Fred Klonsky’s PREA Prez Blog

This Ravitch thing. Debbie Meier gets it.

Posted in Politics by preaprez on November 8th, 2007

meiers.jpg

Debbie Meier.

This past week I started off not really invested in the whole Diane Ravitch thing with Bloomberg.

But the more I thought about it, the more I thought the Post article was a mugging and reflected the darkness of the times where government agencies. even NY’s DOE, keep files on dissidents.

And yet there was this nagging problem. Ravitch was not a spokesperson for me. I hate being in a position of defending people who…well…don’t speak for me.

But in the point-counter point blog on EdWeek, where Ravitch and Debbie Meier exchange thoughts weekly, Debbie reminded me of the real point:

If they even think of intimidating you, just imagine who else has a right to be fearful. We all have a stake in this—probably least of all you, Diane!

On the subject of Ohio charters, Rotherham is so busted.

Posted in Charter schools by preaprez on November 8th, 2007

rotherhamwatchjpg.jpgThere on the front page of this morning’s NY Times is Sam Dillon’s story on the muck and mire that characterizes charter schools in Ohio. The Ohio teacher’s union warned from the beginning that the state’s charter laws were so crummy that all kinds of junk schools would be allowed to fly.Dillon reports:

Attorney General Marc Dann is suing to close three failing charter schools and says he is investigating dozens of others. It is the first effort by any attorney general to close low-performing charter schools.Gov. Ted Strickland said he wanted to carry out his own crackdown.“Perhaps somewhere, charter schools have been implemented in a defensible manner, where they have provided quality,” he said. “But the way they’ve been implemented in Ohio has been shameful. I think charter schools have been harmful, very harmful, to Ohio students.” 

More from Dillon:

Behind the Ohio charter failures are systemic weaknesses that include loopholes in oversight, a law allowing 70 government and private agencies to authorize new charters, and financial incentives that encourage sponsors to let schools stay open. 

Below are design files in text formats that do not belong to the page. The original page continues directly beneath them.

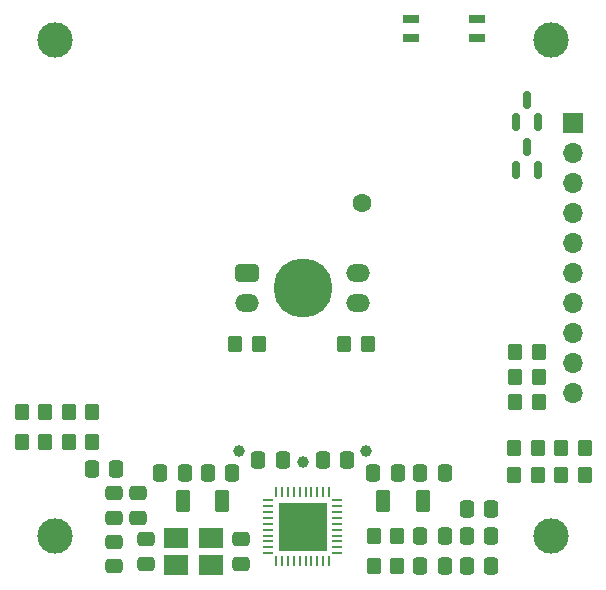
<source format=gbr>
%TF.GenerationSoftware,KiCad,Pcbnew,7.0.11+dfsg-1build4*%
%TF.CreationDate,2026-01-28T23:03:34-05:00*%
%TF.ProjectId,compact-nfc,636f6d70-6163-4742-9d6e-66632e6b6963,rev?*%
%TF.SameCoordinates,Original*%
%TF.FileFunction,Soldermask,Top*%
%TF.FilePolarity,Negative*%
%FSLAX46Y46*%
G04 Gerber Fmt 4.6, Leading zero omitted, Abs format (unit mm)*
G04 Created by KiCad (PCBNEW 7.0.11+dfsg-1build4) date 2026-01-28 23:03:34*
%MOMM*%
%LPD*%
G01*
G04 APERTURE LIST*
G04 Aperture macros list*
%AMRoundRect*
0 Rectangle with rounded corners*
0 $1 Rounding radius*
0 $2 $3 $4 $5 $6 $7 $8 $9 X,Y pos of 4 corners*
0 Add a 4 corners polygon primitive as box body*
4,1,4,$2,$3,$4,$5,$6,$7,$8,$9,$2,$3,0*
0 Add four circle primitives for the rounded corners*
1,1,$1+$1,$2,$3*
1,1,$1+$1,$4,$5*
1,1,$1+$1,$6,$7*
1,1,$1+$1,$8,$9*
0 Add four rect primitives between the rounded corners*
20,1,$1+$1,$2,$3,$4,$5,0*
20,1,$1+$1,$4,$5,$6,$7,0*
20,1,$1+$1,$6,$7,$8,$9,0*
20,1,$1+$1,$8,$9,$2,$3,0*%
G04 Aperture macros list end*
%ADD10R,1.400000X0.800000*%
%ADD11RoundRect,0.250000X0.350000X0.450000X-0.350000X0.450000X-0.350000X-0.450000X0.350000X-0.450000X0*%
%ADD12RoundRect,0.250000X0.337500X0.475000X-0.337500X0.475000X-0.337500X-0.475000X0.337500X-0.475000X0*%
%ADD13RoundRect,0.250000X-0.350000X-0.450000X0.350000X-0.450000X0.350000X0.450000X-0.350000X0.450000X0*%
%ADD14R,2.100000X1.800000*%
%ADD15RoundRect,0.250000X-0.337500X-0.475000X0.337500X-0.475000X0.337500X0.475000X-0.337500X0.475000X0*%
%ADD16C,3.000000*%
%ADD17RoundRect,0.250000X0.475000X-0.337500X0.475000X0.337500X-0.475000X0.337500X-0.475000X-0.337500X0*%
%ADD18C,1.000000*%
%ADD19R,1.700000X1.700000*%
%ADD20O,1.700000X1.700000*%
%ADD21RoundRect,0.250000X0.362500X0.700000X-0.362500X0.700000X-0.362500X-0.700000X0.362500X-0.700000X0*%
%ADD22RoundRect,0.062500X-0.062500X0.375000X-0.062500X-0.375000X0.062500X-0.375000X0.062500X0.375000X0*%
%ADD23RoundRect,0.062500X-0.375000X0.062500X-0.375000X-0.062500X0.375000X-0.062500X0.375000X0.062500X0*%
%ADD24R,4.100000X4.100000*%
%ADD25C,5.000000*%
%ADD26RoundRect,0.250000X-0.475000X0.337500X-0.475000X-0.337500X0.475000X-0.337500X0.475000X0.337500X0*%
%ADD27RoundRect,0.250000X-0.362500X-0.700000X0.362500X-0.700000X0.362500X0.700000X-0.362500X0.700000X0*%
%ADD28C,1.600000*%
%ADD29RoundRect,0.340500X0.659500X-0.409500X0.659500X0.409500X-0.659500X0.409500X-0.659500X-0.409500X0*%
%ADD30O,2.000000X1.500000*%
%ADD31RoundRect,0.150000X0.150000X-0.587500X0.150000X0.587500X-0.150000X0.587500X-0.150000X-0.587500X0*%
G04 APERTURE END LIST*
D10*
%TO.C,D1*%
X134200000Y-103800000D03*
X139800000Y-103800000D03*
X134200000Y-102200000D03*
X139800000Y-102200000D03*
%TD*%
D11*
%TO.C,R7*%
X103200000Y-135500000D03*
X101200000Y-135500000D03*
%TD*%
D12*
%TO.C,C5*%
X115037500Y-140650000D03*
X112962500Y-140650000D03*
%TD*%
D11*
%TO.C,R2*%
X133000000Y-148500000D03*
X131000000Y-148500000D03*
%TD*%
%TO.C,R8*%
X103200000Y-138000000D03*
X101200000Y-138000000D03*
%TD*%
D13*
%TO.C,R4*%
X146900000Y-140800000D03*
X148900000Y-140800000D03*
%TD*%
D11*
%TO.C,R11*%
X121300000Y-129700000D03*
X119300000Y-129700000D03*
%TD*%
D14*
%TO.C,Y1*%
X114300000Y-148450000D03*
X117200000Y-148450000D03*
X117200000Y-146150000D03*
X114300000Y-146150000D03*
%TD*%
D15*
%TO.C,C1*%
X121222500Y-139500000D03*
X123297500Y-139500000D03*
%TD*%
%TO.C,C2*%
X126702500Y-139500000D03*
X128777500Y-139500000D03*
%TD*%
D12*
%TO.C,C4*%
X133037500Y-140650000D03*
X130962500Y-140650000D03*
%TD*%
D16*
%TO.C,MH3*%
X146000000Y-146000000D03*
%TD*%
D11*
%TO.C,R6*%
X107200000Y-138000000D03*
X105200000Y-138000000D03*
%TD*%
D17*
%TO.C,C13*%
X109000000Y-144437500D03*
X109000000Y-142362500D03*
%TD*%
D18*
%TO.C,L_pcb1*%
X119600000Y-138750000D03*
X125000000Y-139700000D03*
X130400000Y-138750000D03*
%TD*%
D15*
%TO.C,C12*%
X138912500Y-143700000D03*
X140987500Y-143700000D03*
%TD*%
D16*
%TO.C,MH2*%
X104000000Y-146000000D03*
%TD*%
D19*
%TO.C,J1*%
X147900000Y-111000000D03*
D20*
X147900000Y-113540000D03*
X147900000Y-116080000D03*
X147900000Y-118620000D03*
X147900000Y-121160000D03*
X147900000Y-123700000D03*
X147900000Y-126240000D03*
X147900000Y-128780000D03*
X147900000Y-131320000D03*
X147900000Y-133860000D03*
%TD*%
D11*
%TO.C,R13*%
X145000000Y-130400000D03*
X143000000Y-130400000D03*
%TD*%
D13*
%TO.C,R9*%
X142900000Y-138500000D03*
X144900000Y-138500000D03*
%TD*%
D21*
%TO.C,L1*%
X118162500Y-143000000D03*
X114837500Y-143000000D03*
%TD*%
D22*
%TO.C,U2*%
X127250000Y-142240000D03*
X126750000Y-142240000D03*
X126250000Y-142240000D03*
X125750000Y-142240000D03*
X125250000Y-142240000D03*
X124750000Y-142240000D03*
X124250000Y-142240000D03*
X123750000Y-142240000D03*
X123250000Y-142240000D03*
X122750000Y-142240000D03*
D23*
X122062500Y-142927500D03*
X122062500Y-143427500D03*
X122062500Y-143927500D03*
X122062500Y-144427500D03*
X122062500Y-144927500D03*
X122062500Y-145427500D03*
X122062500Y-145927500D03*
X122062500Y-146427500D03*
X122062500Y-146927500D03*
X122062500Y-147427500D03*
D22*
X122750000Y-148115000D03*
X123250000Y-148115000D03*
X123750000Y-148115000D03*
X124250000Y-148115000D03*
X124750000Y-148115000D03*
X125250000Y-148115000D03*
X125750000Y-148115000D03*
X126250000Y-148115000D03*
X126750000Y-148115000D03*
X127250000Y-148115000D03*
D23*
X127937500Y-147427500D03*
X127937500Y-146927500D03*
X127937500Y-146427500D03*
X127937500Y-145927500D03*
X127937500Y-145427500D03*
X127937500Y-144927500D03*
X127937500Y-144427500D03*
X127937500Y-143927500D03*
X127937500Y-143427500D03*
X127937500Y-142927500D03*
D24*
X125000000Y-145177500D03*
%TD*%
D17*
%TO.C,C17*%
X119800000Y-148337500D03*
X119800000Y-146262500D03*
%TD*%
D12*
%TO.C,C6*%
X137037500Y-140650000D03*
X134962500Y-140650000D03*
%TD*%
%TO.C,C14*%
X140987500Y-146000000D03*
X138912500Y-146000000D03*
%TD*%
D25*
%TO.C,REF\u002A\u002A*%
X125000000Y-125000000D03*
%TD*%
D26*
%TO.C,C16*%
X111700000Y-146262500D03*
X111700000Y-148337500D03*
%TD*%
D15*
%TO.C,C3*%
X116962500Y-140650000D03*
X119037500Y-140650000D03*
%TD*%
D11*
%TO.C,R15*%
X145000000Y-134620000D03*
X143000000Y-134620000D03*
%TD*%
D15*
%TO.C,C9*%
X107145000Y-140300000D03*
X109220000Y-140300000D03*
%TD*%
D27*
%TO.C,L2*%
X131837500Y-143000000D03*
X135162500Y-143000000D03*
%TD*%
D13*
%TO.C,R10*%
X146900000Y-138500000D03*
X148900000Y-138500000D03*
%TD*%
D28*
%TO.C,U1*%
X130045000Y-117770000D03*
D29*
X120270000Y-123700000D03*
D30*
X120270000Y-126240000D03*
X129720000Y-126240000D03*
X129720000Y-123700000D03*
%TD*%
D15*
%TO.C,C8*%
X134962500Y-148500000D03*
X137037500Y-148500000D03*
%TD*%
D16*
%TO.C,MH4*%
X146000000Y-104000000D03*
%TD*%
D11*
%TO.C,R5*%
X107200000Y-135500000D03*
X105200000Y-135500000D03*
%TD*%
D12*
%TO.C,C7*%
X137037500Y-146000000D03*
X134962500Y-146000000D03*
%TD*%
D17*
%TO.C,C10*%
X111050000Y-144437500D03*
X111050000Y-142362500D03*
%TD*%
D13*
%TO.C,R1*%
X131000000Y-146000000D03*
X133000000Y-146000000D03*
%TD*%
D31*
%TO.C,Q1*%
X143050000Y-110937500D03*
X144950000Y-110937500D03*
X144000000Y-109062500D03*
%TD*%
D17*
%TO.C,C11*%
X109000000Y-148537500D03*
X109000000Y-146462500D03*
%TD*%
D31*
%TO.C,Q2*%
X143050000Y-114937500D03*
X144950000Y-114937500D03*
X144000000Y-113062500D03*
%TD*%
D11*
%TO.C,R14*%
X145000000Y-132500000D03*
X143000000Y-132500000D03*
%TD*%
D13*
%TO.C,R12*%
X128500000Y-129700000D03*
X130500000Y-129700000D03*
%TD*%
D16*
%TO.C,MH1*%
X104000000Y-104000000D03*
%TD*%
D13*
%TO.C,R3*%
X142900000Y-140800000D03*
X144900000Y-140800000D03*
%TD*%
D12*
%TO.C,C15*%
X140987500Y-148500000D03*
X138912500Y-148500000D03*
%TD*%
M02*

</source>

Now, one would expect that the wing-nuts like those at the Fordham Foundation would think that the present law is a fine way to do business and that all this talk from the Ohio AG and the governor is just a teacher union and Democratic Party plot. And they do not fail to live up to expectations:

“These suits are the latest in a long line of Democratic assaults on the charter school program in Ohio,” said Terry Ryan, a vice president of the Thomas B. Fordham Foundation, which sponsors several Ohio charter schools. 

But, what of our Democratic friend Andy Rotherham? Hmmm. Let me see. If I Google “Eduwonk” and “Ohio Charters” I get a post from back on October 5th where Rotherham gets into an argument with the UFT’s Leo Casey over the very issue of Ohio charters.You can read it yourself and you’ll see that the essence of Rotherham’s attack on Casey is that Casey is painting Ohio charters with too broad a brush, and it was really the union’s fault that there wasn’t enough oversight.

…In Ohio, plenty of charter supporters were calling for improvements, too. Especially the better quality schools. Because, however, the teachers’ unions in Ohio were more interested in killing the charter law than fixing it, it was difficult to put together a coalition to at once improve the law and deal with problems like White Hat Management because it was tough to cobble together a pro-charter, pro-quality, and pro-accountability center from which to build politically. 

Let’s jump ahead to today’s Eduwonk. Now Rotherham is writing a different story.Now the “narrative,” as Rotherham would like to say, has changed from what is happening in Ohio is a union assault on charter schools to, well, there are poor performing regular public schools too and why isn’t anyone going after them and besides Ohio is “anomalous.”So busted.